Vivere in modo degno del Vangelo (Mt 20,1-16)


XXV Domenica Tempo Ordinario – anno A

Oggi, voler diventare operai della prima ora significa diventare ricchi, potenti seguendo pensieri e vie contrari a quelli di Dio, come la corruzione, l’inganno, la violenza, la truffa… Essere cittadini degni del vangelo significa contrapporsi coraggiosamente a questo andazzo.
Letture: Is 55, 6-9; Sal 144; Fil 1, 20-27; Mt 20, 1-16

Vangelo di Matteo 21,1-16 - XXV domenica TO anno A

La parabola degli operai, chiamati nella vigna in ore diverse ma con la stessa paga, per un verso è consolante, perché ci assicura che Dio non segue parametri di giustizia umana: tante ore di lavoro, tanta paga; ma guarda l’impegno: paga intera se hai fatto tutto quello che potevi fare con le tue forze nel tempo che hai avuto a disposizione.

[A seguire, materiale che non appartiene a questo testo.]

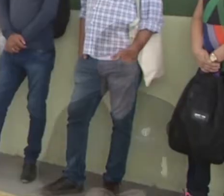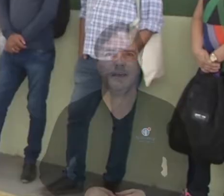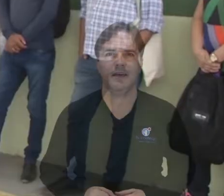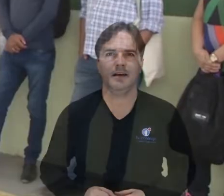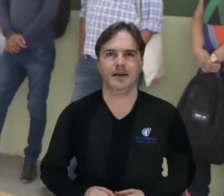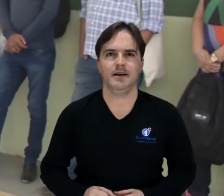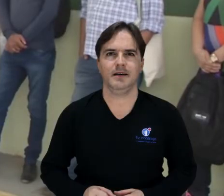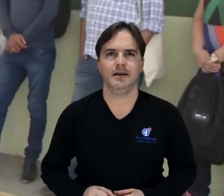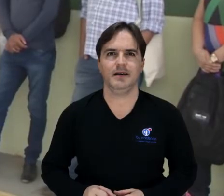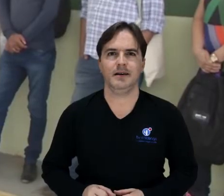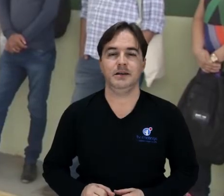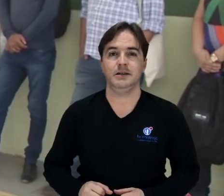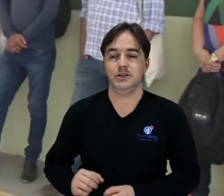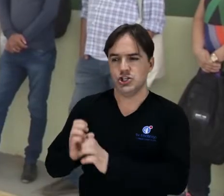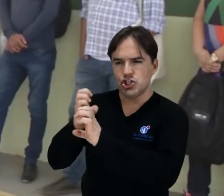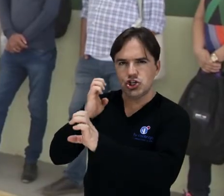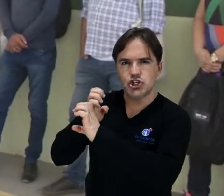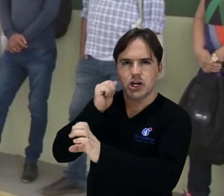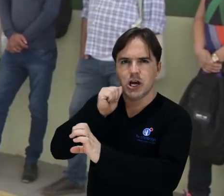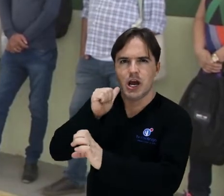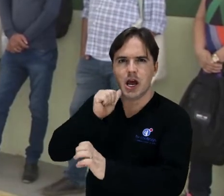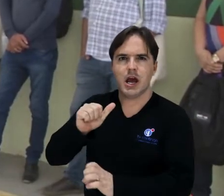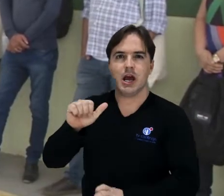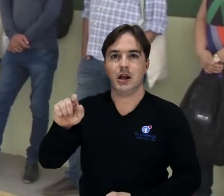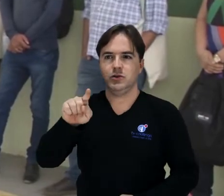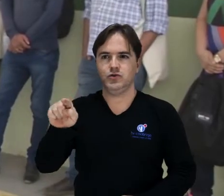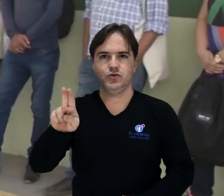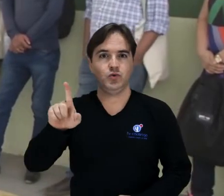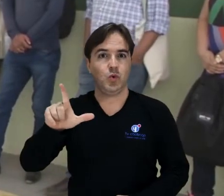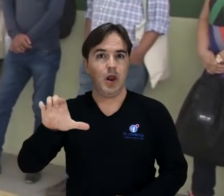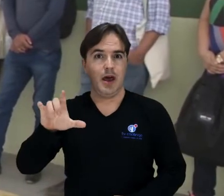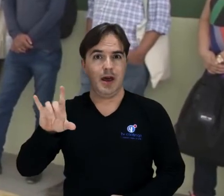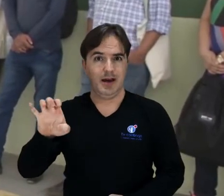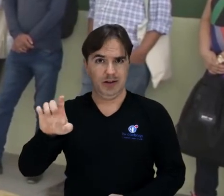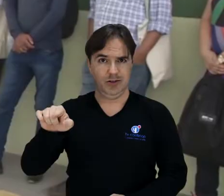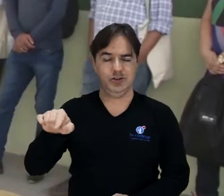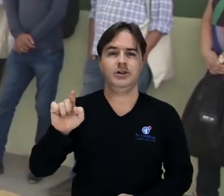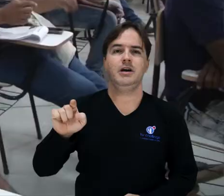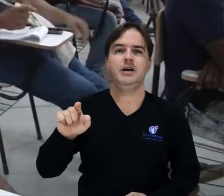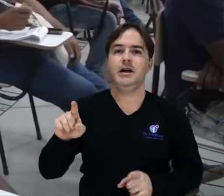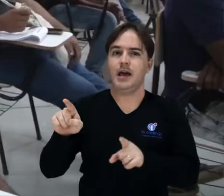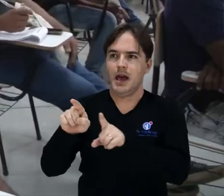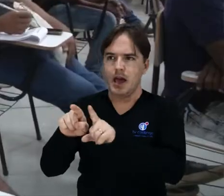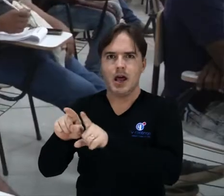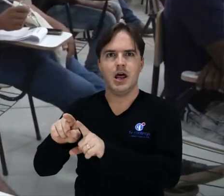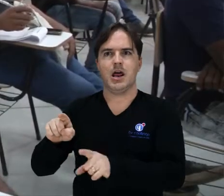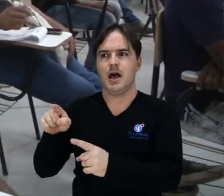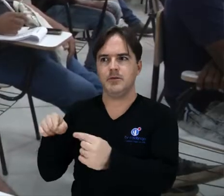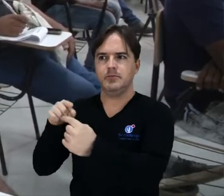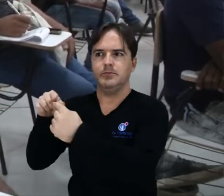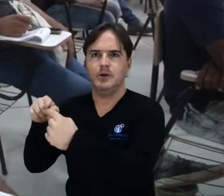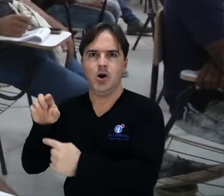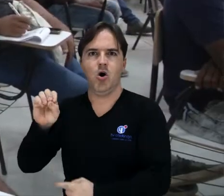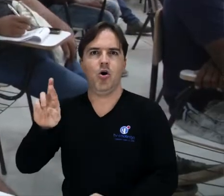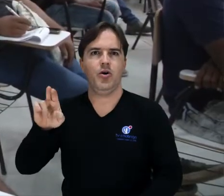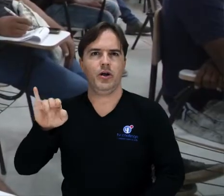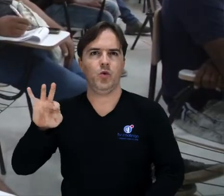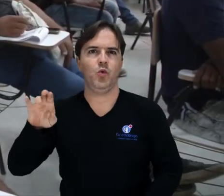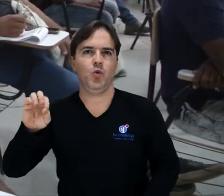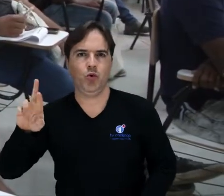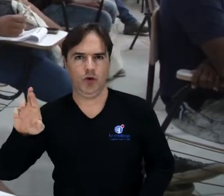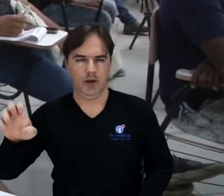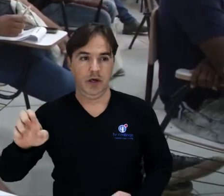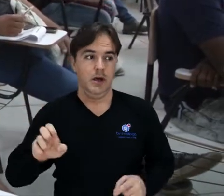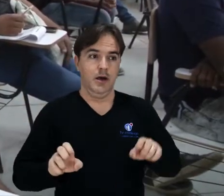A engenheira agrônoma Zuleide atua na ONG Caatinga, em Uricuri, Pernambuco. O senhor Abdias é presidente da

Questo ci consola, perché sicuramente ci capita spesso di riconoscerci negli operai dell’ultima ora, incapaci di sopportare il peso della giornata e il caldo, come tanti altri riescono a fare.

Per un altro verso, però, ci mette in seria difficoltà, perché ci chiede di accettare i pensieri e le vie di Dio che non sono i nostri, e che ci sovrastano quanto il cielo sovrasta la terra. La parabola lo afferma in modo inequivocabile: secondo i nostri pensieri e le nostre vie il comportamento del padrone di casa è talmente antisindacale da meritare uno sciopero per violazione del contratto aziendale e nazionale.